§ PROBLEM:
Pull out every line of the records that contains the string "qUnion".

══ MATERIAL PROVIDED

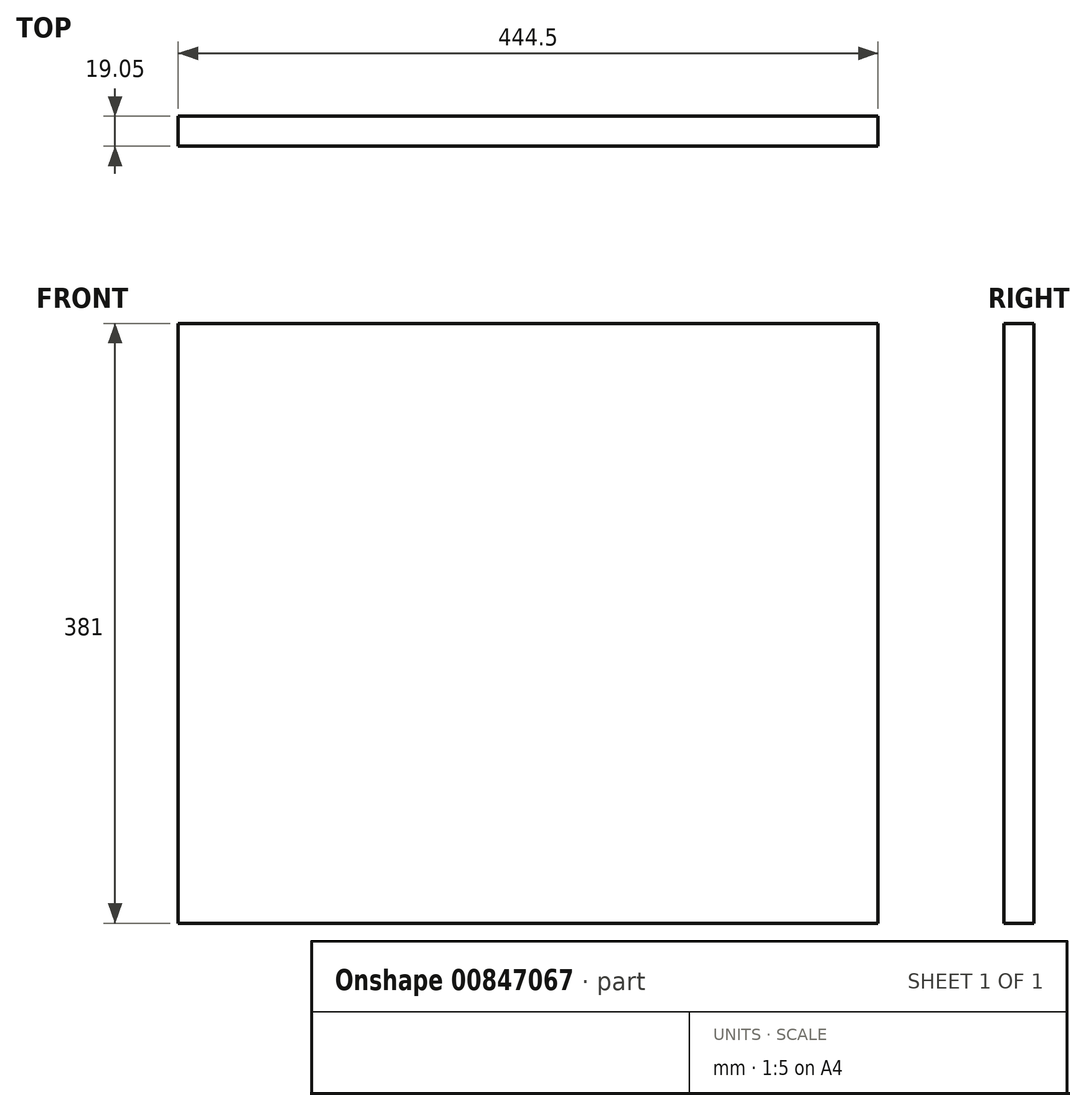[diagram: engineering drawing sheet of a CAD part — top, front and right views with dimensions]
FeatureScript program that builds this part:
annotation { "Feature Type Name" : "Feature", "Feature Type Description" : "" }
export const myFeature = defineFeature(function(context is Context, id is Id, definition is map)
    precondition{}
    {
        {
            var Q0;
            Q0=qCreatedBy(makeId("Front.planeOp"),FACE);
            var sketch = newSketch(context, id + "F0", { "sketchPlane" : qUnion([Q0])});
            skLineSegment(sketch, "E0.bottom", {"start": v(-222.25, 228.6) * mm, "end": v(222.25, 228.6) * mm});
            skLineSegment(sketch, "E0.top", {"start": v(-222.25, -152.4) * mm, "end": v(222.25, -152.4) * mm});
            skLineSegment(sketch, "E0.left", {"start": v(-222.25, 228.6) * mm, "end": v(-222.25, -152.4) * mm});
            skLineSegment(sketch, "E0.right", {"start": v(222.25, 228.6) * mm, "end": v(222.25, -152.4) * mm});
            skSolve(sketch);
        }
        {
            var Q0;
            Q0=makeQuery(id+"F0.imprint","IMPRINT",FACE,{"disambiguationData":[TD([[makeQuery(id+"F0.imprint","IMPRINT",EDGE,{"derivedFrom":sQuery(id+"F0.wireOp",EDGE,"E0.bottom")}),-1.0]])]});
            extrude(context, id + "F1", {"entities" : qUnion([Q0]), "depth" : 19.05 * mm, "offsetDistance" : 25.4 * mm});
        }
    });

════

§ RESULT BELOW:
            var sketch = newSketch(context, id + "F0", { "sketchPlane" : qUnion([Q0])});
            extrude(context, id + "F1", {"entities" : qUnion([Q0]), "depth" : 19.05 * mm, "offsetDistance" : 25.4 * mm});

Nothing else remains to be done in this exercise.